Plain and stupid PDF. More or less lightweight, but as interactive and shareable as a granite block. A model mostly used by conventional publishers and apps like Zinio.
Websites with customized views for different devices (like Die Zeit's tablet-enhanced website). Lightweight, but (at least until now) not able to really exploit a hardware platform as a native app can.
Apps like Flipboard, Reeder or Zite go a different way: Relaying on Twitter-, Facebook- and/or syndication-feeds like RSS and Atom, they give the user a very personalized way to consume news and media. Besides that, the data behind it is as lightweight as possible, the architecture to distribute the data is fast and has proven for years to be reliable.
Personally, I think #4 is the way to go. Unluckily the mentioned Apps only distribute free content and as a publishing house we're also interested in distributing paid content.
I did some research googled around and came to the conclusion, that there is no standardized way to protect and sell individual articles in a syndication feed.
My question:
Do you have any hints or ideas how this could be implemented in a plattform-agnostic way?

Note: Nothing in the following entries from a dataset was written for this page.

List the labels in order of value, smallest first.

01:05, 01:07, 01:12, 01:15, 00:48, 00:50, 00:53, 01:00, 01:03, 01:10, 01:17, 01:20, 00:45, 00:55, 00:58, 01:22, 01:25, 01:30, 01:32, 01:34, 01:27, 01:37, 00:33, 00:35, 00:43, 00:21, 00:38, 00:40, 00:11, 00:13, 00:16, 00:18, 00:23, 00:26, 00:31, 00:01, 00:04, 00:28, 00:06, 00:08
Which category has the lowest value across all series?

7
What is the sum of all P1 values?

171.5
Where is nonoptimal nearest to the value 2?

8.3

Or is there an existing solution I just haven't found yet?
Update:
This article explains exactly what we're looking for:
"What publishers and developers need is
a standard API that enables
distribution of content for authorized
purposes, monitors its use, offers
standard advertising units and
subscription requirements, and
provides a way to share revenues."
Just brainstorming, so take it for what it's worth:
Feedreaders can't do buying but most of them have at least let you authenticate to feeds, right? If your free feed was authenticated, you would be able to tie the retrieval of atom entries to a given user account. The retrieval could check the user account against purchased articles and make sure they were populated with fully paid content.

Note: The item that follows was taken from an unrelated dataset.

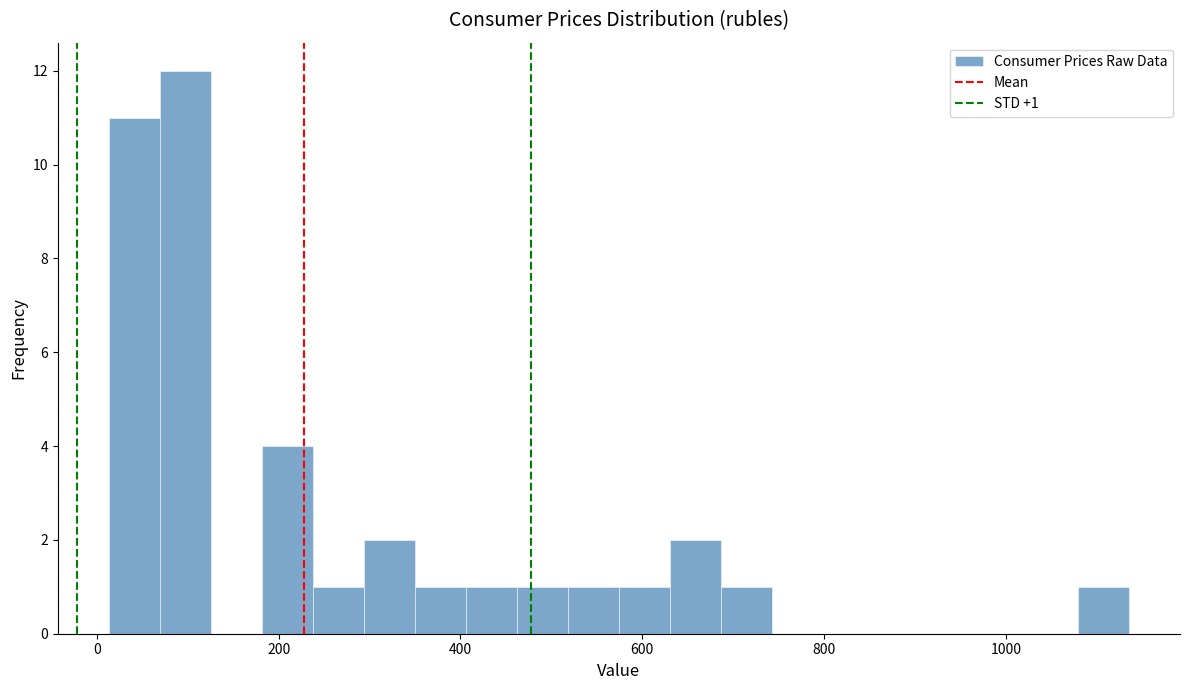

Around what value on the x-axis is the tallest bar? Give the approximate position of its centre, as read against the axis.

100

For unpurchased content, the feed gets populated with a link that takes you to a Buy The Article page. You adjust that user account and the next time the feed is updated, the feed gets shows the full content. You could even offer "article tracks" or something like that where someone can by everything written by a given author or everything matching some search criteria. You could adjust rates accordingly.
You also want to be able to allow people to refer articles to others via social media sites and blogs and so forth. To facilitate this, the article URLs (and the atom entry ids) would need to be the same whether they are purchased or not. Only the content of the feed changes depending on the status of the account accessing the feed.
The trick, it seems to me, is providing enough enticement to get people to create an account. Presumably, you'd need interesting things to read and probably some percentage of it free so that it leaves people wanting more.
Another problem is preventing redistribution of paid content to free channels. I don't know that there is a way to completely prevent this. You'd need to monitor the usage of your feeds by account to look for access anomalies, but it's a hard problem.
Solution we're currently following:
We'll use the same Atom feed for paid and free content. A paid content entry in the feed will have no content (besides title, summary, etc.). If a user chooses to buy that content, the missing content is fetched from a webservice and inserted into the feed.
Downside: The buying-process is not implemented in any existing feedreader.
Anyone got a better idea?
I was looking for something else, but I've came across with Flattr RSS plugin for WordPress.
I didn't have time to look it through, but maybe you can find some useful ideas in it.